La violencia de género está en la base de la ola de asesinatos de mujeres. Quizá sea su causa principal, aunque la atribuyo más a la impunidad que genera confianza en los potenciales asesinos.
Una persona me platicaba que, mientras estaba en la sala de espera de un gran hospital de Cuernavaca, le tocó ver a otros pacientes, especialmente a una pareja de ancianos en la que él se había enojado con su compañera y más se molestó cuando ella no se dejó golpear.
Afortunadamente el viejito estaba en silla de ruedas. Pero desde allí le exigía –me cuentan- a su pareja que se acercara para que la pudiera golpear. Bonita cosa.
La señora no se acercó, por lo menos no lo suficiente, pero me imagino que cuando no había silla de ruedas de por medio las cosas no eran tan fáciles para ella.
Eso es común.
Los mecanismos legales para combatir semejante mal no funcionan, excepto en algunas ocasiones, que no son suficientes.

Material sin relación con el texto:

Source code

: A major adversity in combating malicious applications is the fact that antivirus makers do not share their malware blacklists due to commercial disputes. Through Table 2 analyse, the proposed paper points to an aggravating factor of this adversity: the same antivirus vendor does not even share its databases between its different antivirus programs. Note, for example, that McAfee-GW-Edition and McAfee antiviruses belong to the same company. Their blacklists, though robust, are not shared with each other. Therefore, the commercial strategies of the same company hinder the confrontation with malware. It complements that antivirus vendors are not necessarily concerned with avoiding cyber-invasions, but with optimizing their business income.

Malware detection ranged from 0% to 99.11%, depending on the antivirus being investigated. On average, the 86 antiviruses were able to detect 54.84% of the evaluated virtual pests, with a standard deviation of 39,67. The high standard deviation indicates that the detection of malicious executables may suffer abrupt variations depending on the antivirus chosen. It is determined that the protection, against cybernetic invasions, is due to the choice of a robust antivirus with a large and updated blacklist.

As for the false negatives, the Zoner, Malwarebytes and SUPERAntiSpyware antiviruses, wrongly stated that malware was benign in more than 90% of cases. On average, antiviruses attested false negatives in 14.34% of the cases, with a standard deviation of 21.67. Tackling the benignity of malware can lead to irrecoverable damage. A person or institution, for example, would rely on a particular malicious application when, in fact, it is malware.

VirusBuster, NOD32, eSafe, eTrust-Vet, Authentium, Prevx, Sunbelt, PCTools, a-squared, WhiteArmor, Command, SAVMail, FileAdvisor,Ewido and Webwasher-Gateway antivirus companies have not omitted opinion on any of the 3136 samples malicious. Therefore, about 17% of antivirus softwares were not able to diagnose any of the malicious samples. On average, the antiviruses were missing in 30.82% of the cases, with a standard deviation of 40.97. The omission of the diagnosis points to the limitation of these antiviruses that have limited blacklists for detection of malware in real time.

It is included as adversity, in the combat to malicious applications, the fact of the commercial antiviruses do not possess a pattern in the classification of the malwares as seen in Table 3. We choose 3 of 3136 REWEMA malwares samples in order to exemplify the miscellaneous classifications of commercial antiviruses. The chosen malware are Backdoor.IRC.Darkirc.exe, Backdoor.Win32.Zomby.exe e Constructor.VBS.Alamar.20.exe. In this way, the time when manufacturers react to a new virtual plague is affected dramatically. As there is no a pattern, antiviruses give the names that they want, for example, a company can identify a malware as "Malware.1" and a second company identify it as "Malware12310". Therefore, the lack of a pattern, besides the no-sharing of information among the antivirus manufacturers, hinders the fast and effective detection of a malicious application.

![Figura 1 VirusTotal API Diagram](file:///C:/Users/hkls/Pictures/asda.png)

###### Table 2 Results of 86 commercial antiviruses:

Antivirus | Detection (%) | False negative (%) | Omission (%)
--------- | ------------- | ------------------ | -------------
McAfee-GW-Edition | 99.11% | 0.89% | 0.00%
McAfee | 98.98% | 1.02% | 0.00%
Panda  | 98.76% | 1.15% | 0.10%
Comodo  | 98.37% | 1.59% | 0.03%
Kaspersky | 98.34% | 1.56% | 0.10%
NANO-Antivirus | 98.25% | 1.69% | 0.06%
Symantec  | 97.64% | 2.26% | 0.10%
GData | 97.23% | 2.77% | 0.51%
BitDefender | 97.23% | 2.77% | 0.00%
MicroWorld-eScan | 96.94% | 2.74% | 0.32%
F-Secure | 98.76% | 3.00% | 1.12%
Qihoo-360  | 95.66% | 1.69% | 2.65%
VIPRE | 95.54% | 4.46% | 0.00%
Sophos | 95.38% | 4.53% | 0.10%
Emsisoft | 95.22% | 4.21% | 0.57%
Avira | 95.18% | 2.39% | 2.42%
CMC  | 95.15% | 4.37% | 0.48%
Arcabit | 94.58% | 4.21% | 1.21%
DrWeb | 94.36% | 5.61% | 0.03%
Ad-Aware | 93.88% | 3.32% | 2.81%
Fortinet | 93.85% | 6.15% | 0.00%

La violencia que los hombres ejercen contra la mujer desde los hogares ha permanecido sin castigo a tal grado que se ha alentado una forma de violencia superior que termina en homicidio y que ni siquiera la implementación de un delito específico (el feminicidio) y mayores penas corporales han servidor para frenar.
Pero estoy seguro que si de repente quienes atentan contra la vida de una mujer son inmediatamente metidos a la cárcel sin demora, otros potenciales asesinos lo pensarían dos veces. O golpeadores, si fuera el caso.
Pero si hoy una mujer es víctima de una paliza y en el momento atrapan al agresor, otra imagen tendrían esos súper machos. O sea, la violencia de género es un problema de desinterés.
Mientras las autoridades en sus tres niveles no crean que es importante las cosas no van a cambiar.